Earlier, officials announced that a major highway near the site, U.S. 41, would be reopened.

The decisions on Tuesday come as Florida lawmakers are proposing to spend up to $200 million to clean up and close the wastewater reservoir. But it was not immediately clear how officials plan to tackle what would be a huge engineering challenge.

The state Senate president, Republican Wilton Simpson, said a legislative committee on Wednesday will take up an amendment to use federal money for the project. Its sponsor is Sen. Jim Boyd, a Republican from Bradenton where the Piney Point reservoir is located.

“This has been a catastrophe waiting to happen for too long,” Simpson said in a statement. “We don't want to be talking about this problem again in five, 10 or 20 years.”

A House committee is also expected to consider a similar bill Wednesday.

Under the proposals, the money would come from the $1.9 trillion coronavirus stimulus package signed into law in March by President Joe Biden.

“This is a huge step forward for our community,” Boyd said.

Nikki Fried, the state commissioner of the Agriculture and Consumer Services Department, toured the site Tuesday and told reporters the situation appears to have stabilized.

“It seems like this is under control, as much as something like this could be under control,” said Fried, a Democrat. “We need to take immediate action to fix this.”

The reservoir, and two others nearby, sit in stacks of phosphogypsum, a solid radioactive byproduct from manufacturing fertilizer from an old phosphate plant that is no longer in operation.

The Florida Department of Environmental Protection says the water in the pond is primarily saltwater mixed with wastewater and stormwater. It has elevated levels of phosphorous and nitrogen and is acidic, but does not appear to be toxic. It is not radioactive.

The agency said dozens of pumps and 10 vacuum trucks have been deployed to remove more than 35 million gallons (132 million liters) of wastewater per day into the Tampa Bay estuary, where 11 different sampling operations are monitoring water quality and considering ways of minimizing algae blooms that kill marine life and make beachgoing hazardous to humans in the tourism-dependent state.

Noah Valenstein, secretary of the state environmental agency, said Tuesday that every precaution is being taken to ensure the water heading into Tampa Bay does not cause an environmental disaster.
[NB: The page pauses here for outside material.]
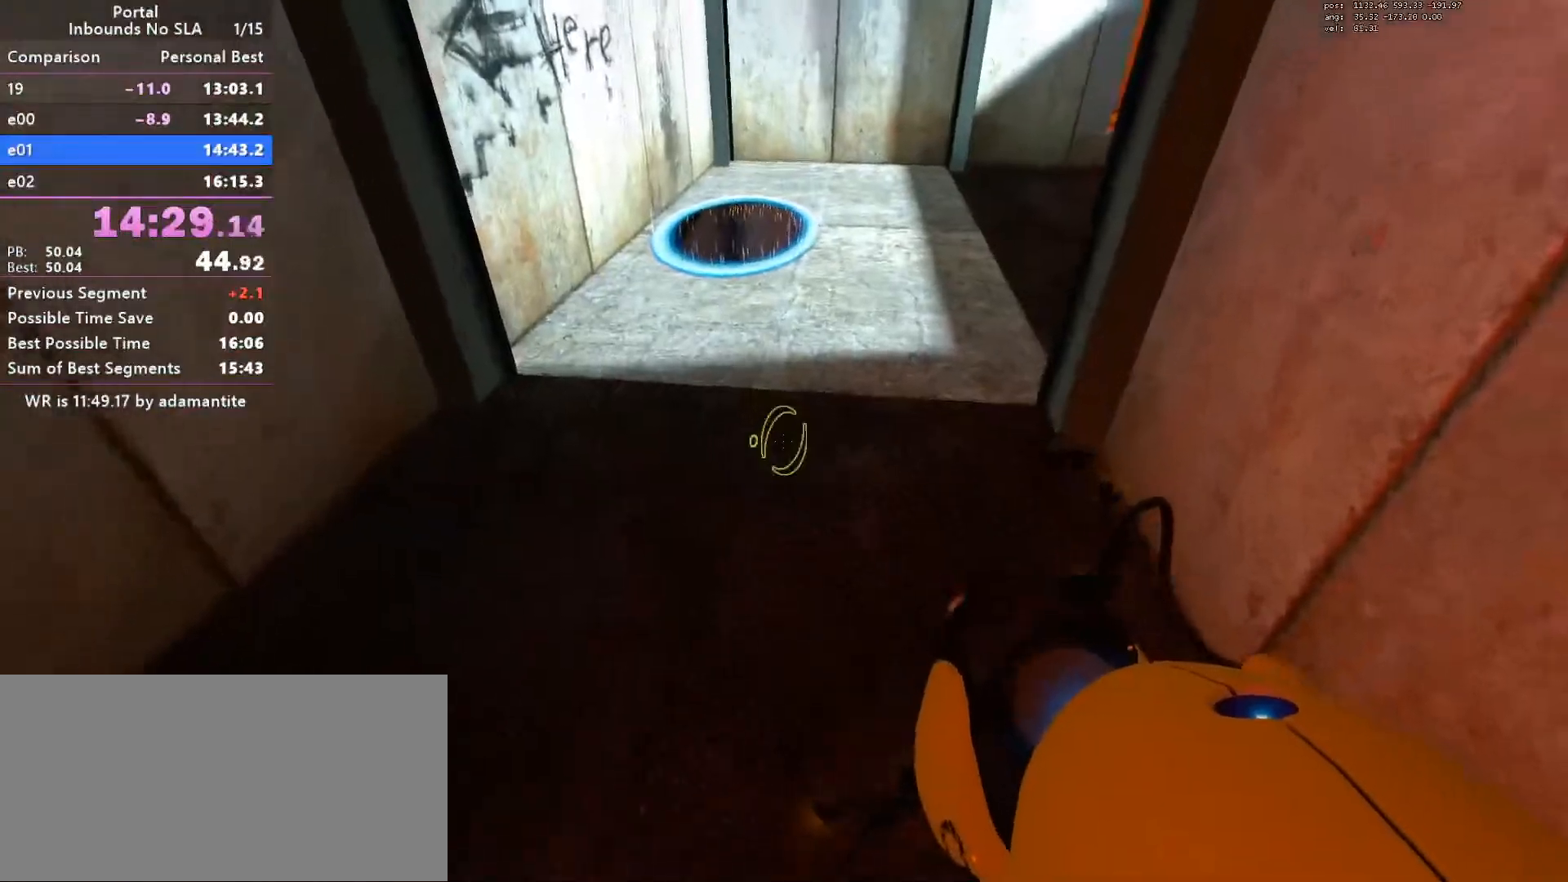
{"keys": ["ctrl", "w"], "mouse": [], "events": [[217, "ctrl", "down"], [217, "mouse_wheel_down", "down"], [400, "mouse_wheel_down", "up"]]}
“We've set ourselves up to have the least environmental impact,” Valenstein said.

Under the Florida Senate bill, once the money is approved, the Department of Environmental Protection would use competitive bidding to select a company to handle the shutdown of the site. The precise contours of that plan are not yet clear.

Glenn Compton, director of the ManaSota-88 environmental group, said nothing like this has ever been done in Florida before.
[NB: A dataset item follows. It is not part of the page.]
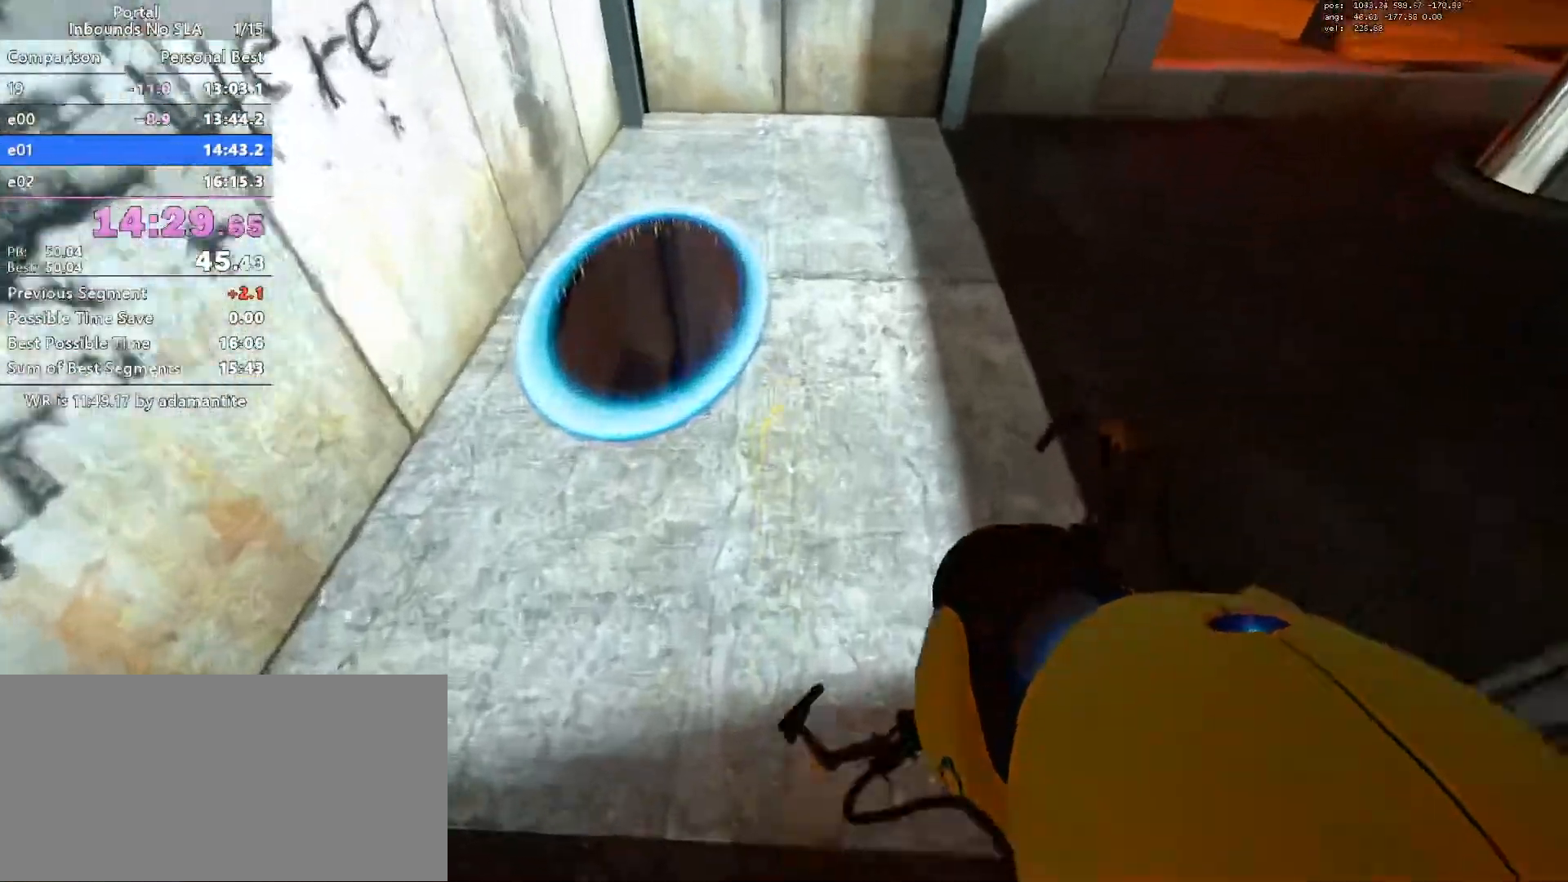
{"keys": ["ctrl", "w"], "mouse": [], "events": []}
“Nobody can say exactly how it would be done. That remains to be seen,” Compton said. “How they cap this would be an engineering feat that has never before been done.”

Some ideas on the table include deep-well injection to send the water thousands of feet underground, but that comes with its own concerns about contamination.

As for the reservoir, Compton said there have been discussions of using fly ash, a byproduct of coal-burning power plants, which would eventually harden and prevent the reservoir from filling with water again.

There are about two dozen other sites in Florida containing about 1 billion tons of this phosphate production byproduct, officials have said.

“If we are destroying our environment, we are destroying our state,” Fried said. “We've got to make the environment our top priority.”